Learn how government organizations are exploring quantum to accelerate decision-making, strengthen national security, and optimize complex systems.
Defense, National Security, and Emergency Response Use Cases
Quantum computing supports faster and more informed responses in high-stakes environments by optimizing complex decisions across defense, security, and emergency operations. Improve speed, accuracy, and outcomes when it matters most.
- Missile Defense Planning: Huntsville, Alabama-based Davidson Technologies, Anduril Industries, and D-Wave developed a quantum-hybrid application to address complex air and missile defense planning challenges that extended the performance lead over classical-only approaches. Quantum-hybrid applications improved threat mitigation by 9–12%, delivered 10x faster solutions, and enabled interception of 45–60 additional missiles in large-scale simulations.
- Law Enforcement Resource Planning: North Wales Police in the United Kingdom successfully completed proof of technology that used a hybrid-quantum technology to optimize officer “forward deployment”. This initiative significantly improved efficiency, reducing planning time from four months to four minutes and cutting emergency response times by nearly 50%.

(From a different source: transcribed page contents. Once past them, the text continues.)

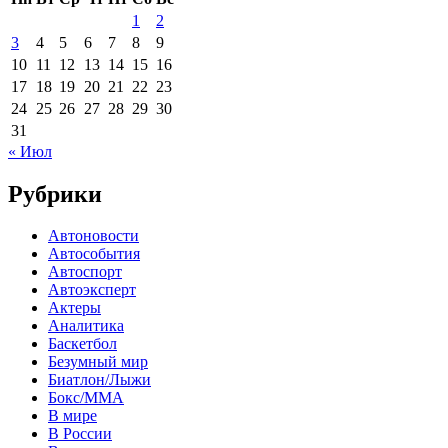
1
2
3
4
5
6
7
8
9
10
11
12
13
14
15
16
17
18
19
20
21
22
23
24
25
26
27
28
29
30
31
« Июл
Рубрики
Автоновости
Автособытия
Автоспорт
Автоэксперт
Актеры
Аналитика
Баскетбол
Безумный мир
Биатлон/Лыжи
Бокс/MMA
В мире
В России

Quantum Systems for Transportation and Logistics Optimization
Early pilot projects and collaborations demonstrate how quantum-hybrid approaches may help improve efficiency, coordination, and resource utilization in dynamic, large-scale environments.
- Dynamic Port Logistics: SavantX built a quantum-hybrid application to optimize Pier 300 at The Port of Los Angeles that increased the capacity and velocity of cargo movement at the port. The in-production pilot increased efficiencies of crane delivery and utilization by 60% and reduced turn times for trucks.
- Multivehicle routing of autonomous systems for emergency response: The Australian Department of Defence worked with D-Wave and NEC Australia to develop a last-mile resupply quantum computing application, showcasing the ability to optimize autonomous vehicles that resupply forces. This is important for enhanced automation, a growing area for defense and emergency management.
- Wildfire Management: The U.S. Army Engineer Research and Development Center developed a quantum-powered solution to prevent cascading wildfires through optimized fuelbreak lines with greater speed and efficacy. When a quantum-powered solution was deployed, it provided a much better equal distribution, improving the containment of wildfires.
Defense Innovation with Gate-Model Quantum Computing
Gate-model quantum computing can enable new frontiers in research and development for defense and national security. These systems are being explored for a number of uses.
- Advanced Armor & Structures: Developing ultra-lightweight, high-strength materials to enhance vehicle protection and reduce weight.
- Energy Storage & Batteries: Designing next-generation, high-density batteries for electric military vehicles and long-endurance drones.
- Stealth Technology: Modeling materials that absorb radar or infrared signatures for improved stealth capabilities.
Exploring Approaches for AI, Data Intelligence and Cybersecurity
Annealing and gate-model quantum systems offer new approaches to addressing today's toughest problems. These capabilities may help organizations evaluate new ways to support data-driven decision-making in increasingly complex environments.
- Network Threat Detection: Utilizing quantum machine learning (QML) for detecting anomalies in network traffic has been a focus for some annealing applications. A large payments provider built a proof-of-concept to explore incorporating quantum-hybrid applications to innovate on feature selection, a critical step in building powerful models to fight sophisticated fraud.
- Energy Efficient AI Model Training Process: Shionogi, a Japanese pharmaceutical company, is using D-Wave’s advanced quantum computing solutions by incorporating samples from the quantum processing unit into a hybrid quantum-classical ML model to optimize the AI training process for drug design, with the goal of increasing the speed and quality of drug discovery.